Seviyorum ben Bozcaada'yı arkadaşlar.
Tam bu noktada, hem de bu açıda, kaçıncı poz yıllar içinde bilmiyorum.

Yon-Gü-Tü

  (yok yok, bir Japon ortaklığının adı değil bu . Yonca-Güler-Tülin'in kısaltılmış hali.
Ortaya çıkışı bizce çok komik ve anlatması da bir o kadar  uzun.
Şimdilerde WhatsApp grubumuzun adı ) 

olarak Küçük Ev deki tatilimizin bir gününü ada turuna ayırdık.

Ben seviyorum ya.....Sevdiklerim de sevecek elbet !

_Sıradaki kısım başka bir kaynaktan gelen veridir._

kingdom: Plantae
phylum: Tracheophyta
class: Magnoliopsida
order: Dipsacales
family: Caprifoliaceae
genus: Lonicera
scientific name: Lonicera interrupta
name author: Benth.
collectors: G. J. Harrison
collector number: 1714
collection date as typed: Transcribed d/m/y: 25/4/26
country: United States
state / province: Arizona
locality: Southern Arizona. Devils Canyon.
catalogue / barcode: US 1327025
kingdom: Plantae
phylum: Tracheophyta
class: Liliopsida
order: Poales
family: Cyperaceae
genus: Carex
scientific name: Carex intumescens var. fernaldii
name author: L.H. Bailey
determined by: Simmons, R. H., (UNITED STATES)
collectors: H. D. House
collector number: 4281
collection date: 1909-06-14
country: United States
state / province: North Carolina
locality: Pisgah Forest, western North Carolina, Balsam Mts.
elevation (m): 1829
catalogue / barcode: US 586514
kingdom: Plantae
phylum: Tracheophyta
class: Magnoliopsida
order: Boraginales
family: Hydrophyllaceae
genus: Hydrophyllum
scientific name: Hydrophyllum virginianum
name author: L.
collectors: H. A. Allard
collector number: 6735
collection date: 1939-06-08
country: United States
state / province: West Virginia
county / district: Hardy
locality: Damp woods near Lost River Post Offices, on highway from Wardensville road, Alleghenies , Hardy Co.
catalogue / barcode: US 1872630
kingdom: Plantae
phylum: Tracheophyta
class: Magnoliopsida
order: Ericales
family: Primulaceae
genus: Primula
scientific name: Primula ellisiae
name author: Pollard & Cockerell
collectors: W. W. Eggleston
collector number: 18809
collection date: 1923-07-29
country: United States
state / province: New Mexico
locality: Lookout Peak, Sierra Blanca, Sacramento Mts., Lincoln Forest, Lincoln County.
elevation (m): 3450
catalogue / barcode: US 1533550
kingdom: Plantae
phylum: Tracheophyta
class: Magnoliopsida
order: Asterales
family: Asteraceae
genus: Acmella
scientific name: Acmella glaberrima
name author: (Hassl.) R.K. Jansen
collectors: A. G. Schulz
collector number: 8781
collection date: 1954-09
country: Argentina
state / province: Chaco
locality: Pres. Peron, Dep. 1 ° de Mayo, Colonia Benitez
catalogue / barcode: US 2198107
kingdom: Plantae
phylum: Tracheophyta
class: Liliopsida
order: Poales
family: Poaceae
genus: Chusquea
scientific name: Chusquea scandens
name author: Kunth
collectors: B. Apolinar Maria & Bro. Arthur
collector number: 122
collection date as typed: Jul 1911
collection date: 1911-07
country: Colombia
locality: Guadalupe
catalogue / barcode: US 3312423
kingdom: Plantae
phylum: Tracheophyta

Ada gezimiz günübirlik ama tahmin edersiniz ki, çok yazı çıkar bu garip üçlünün bir gününden bile.

Üç farklı karakter, aynı okul, birbirinin içine geçen 45 yıl.
Bazen farklı şehirlerde geçen zamanlar Yazılan mektuplar, gönderilen kartpostallar, ayrılıklar, kavuşmalar... Son yıllarda birlikte tatiller şeklinde devam ediyor. Bir ben uzaktayım.
 İyi ki de öyleyim. Yoksa hayatta gerçekleşmezdi bu kaçamaklar.

Vakti ile annelerimiz de dostlardı birbirlerine. 
Yazık ki üçünün birlikte bir fotoğrafı yok. Olsa ne yakışırdı buraya değil mi?

Ada  sokaklarından birinde dikkatimizi çeken bu sarmaşık saçlı kız oldu.



Hemen yanında bir tahta kapı.
Hani herkesin kalbinde bir "saklı bahçe" vardır ya.
Hah! işte sanki onun kapısı.


Gül ile dikiliverdik kapısına.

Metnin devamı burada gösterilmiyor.